▶ Task input:
───

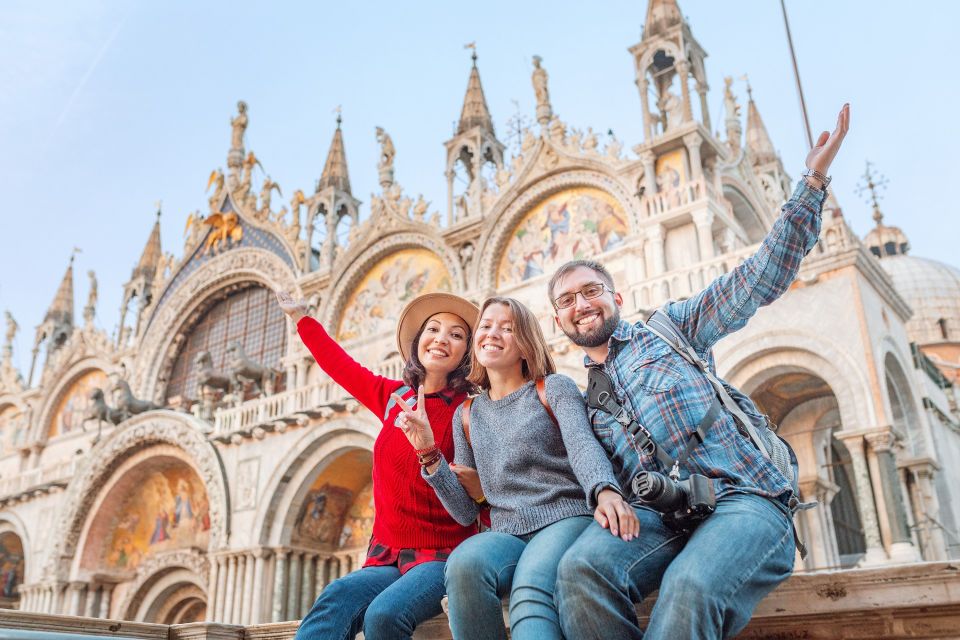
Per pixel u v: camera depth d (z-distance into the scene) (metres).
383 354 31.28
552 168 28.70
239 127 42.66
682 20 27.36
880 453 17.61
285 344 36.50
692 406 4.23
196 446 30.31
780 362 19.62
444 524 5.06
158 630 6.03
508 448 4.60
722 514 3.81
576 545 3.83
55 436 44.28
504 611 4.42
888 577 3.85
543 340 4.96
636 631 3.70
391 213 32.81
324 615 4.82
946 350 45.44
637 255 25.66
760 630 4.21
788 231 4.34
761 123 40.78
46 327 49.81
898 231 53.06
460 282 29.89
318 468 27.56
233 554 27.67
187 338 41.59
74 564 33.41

───

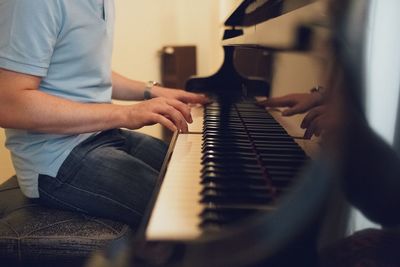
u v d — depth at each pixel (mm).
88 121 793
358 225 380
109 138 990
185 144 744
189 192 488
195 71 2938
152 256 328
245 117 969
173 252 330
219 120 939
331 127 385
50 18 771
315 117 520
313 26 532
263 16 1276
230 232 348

───

▶ Exercise:
Please copy the lines above from the line with "Per pixel u" up to and including the line with "74 564 33.41", exactly as written and with nothing else.

▶ Answer space:
Per pixel u v: camera depth d (z-distance into the scene) (metres).
383 354 31.28
552 168 28.70
239 127 42.66
682 20 27.36
880 453 17.61
285 344 36.50
692 406 4.23
196 446 30.31
780 362 19.62
444 524 5.06
158 630 6.03
508 448 4.60
722 514 3.81
576 545 3.83
55 436 44.28
504 611 4.42
888 577 3.85
543 340 4.96
636 631 3.70
391 213 32.81
324 615 4.82
946 350 45.44
637 255 25.66
760 630 4.21
788 231 4.34
761 123 40.78
46 327 49.81
898 231 53.06
460 282 29.89
318 468 27.56
233 554 27.67
187 338 41.59
74 564 33.41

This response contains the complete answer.